The lines to retype run from the one containing "pyautogui.scroll(-1, 449, 275)" through the end of the listing below. Reproduce them exactly, leaving out pictures.

▸ **Data segment**
◇ ◇ ◇ ◇ ◇
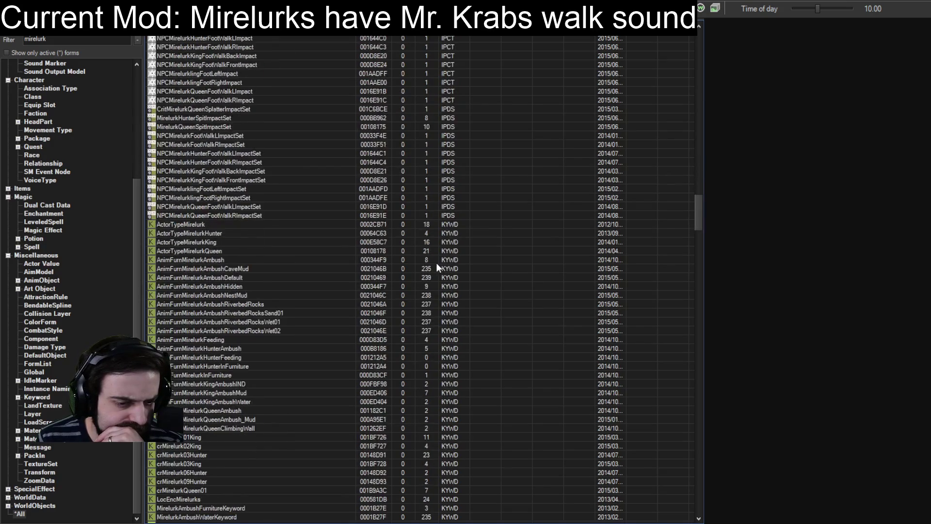
pyautogui.scroll(-20, 442, 272)
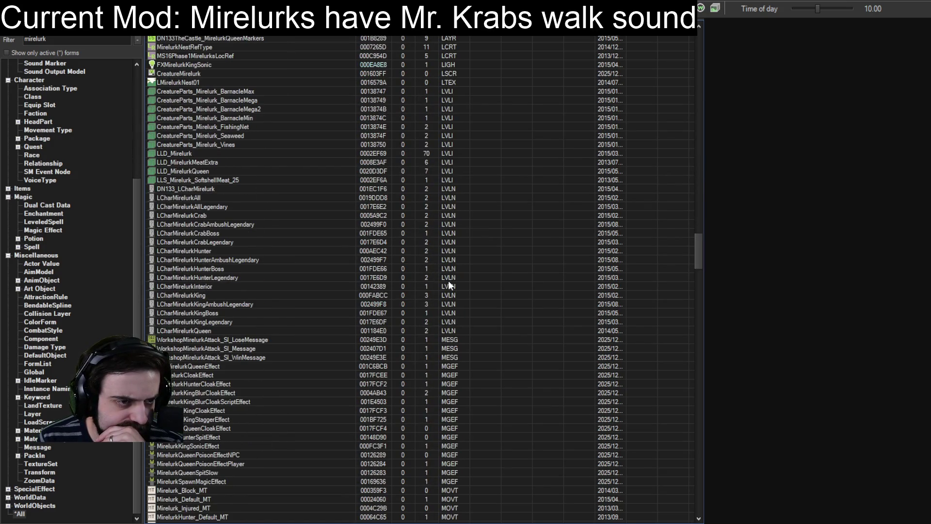
pyautogui.scroll(-1, 449, 275)
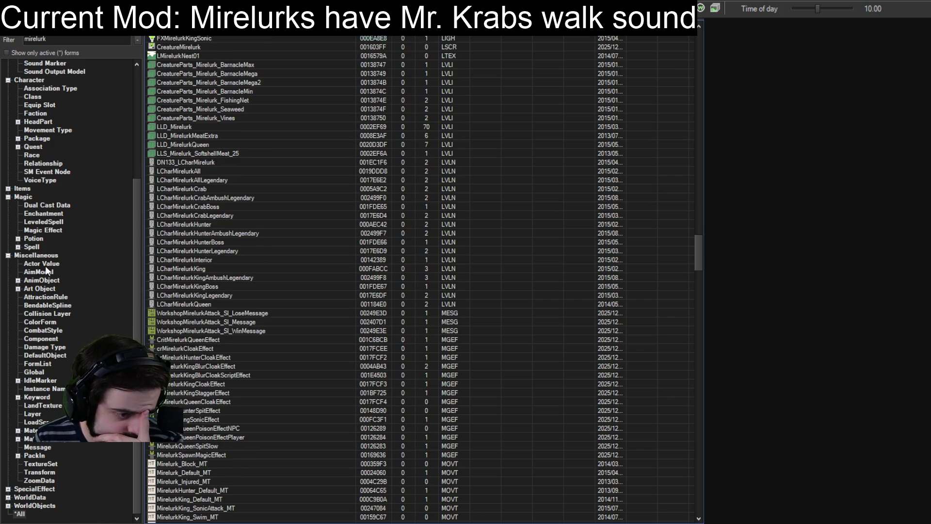
pyautogui.scroll(6, 45, 266)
◇ ◇ ◇ ◇ ◇
▸ **Task result**
pyautogui.scroll(-1, 449, 275)
pyautogui.scroll(6, 45, 266)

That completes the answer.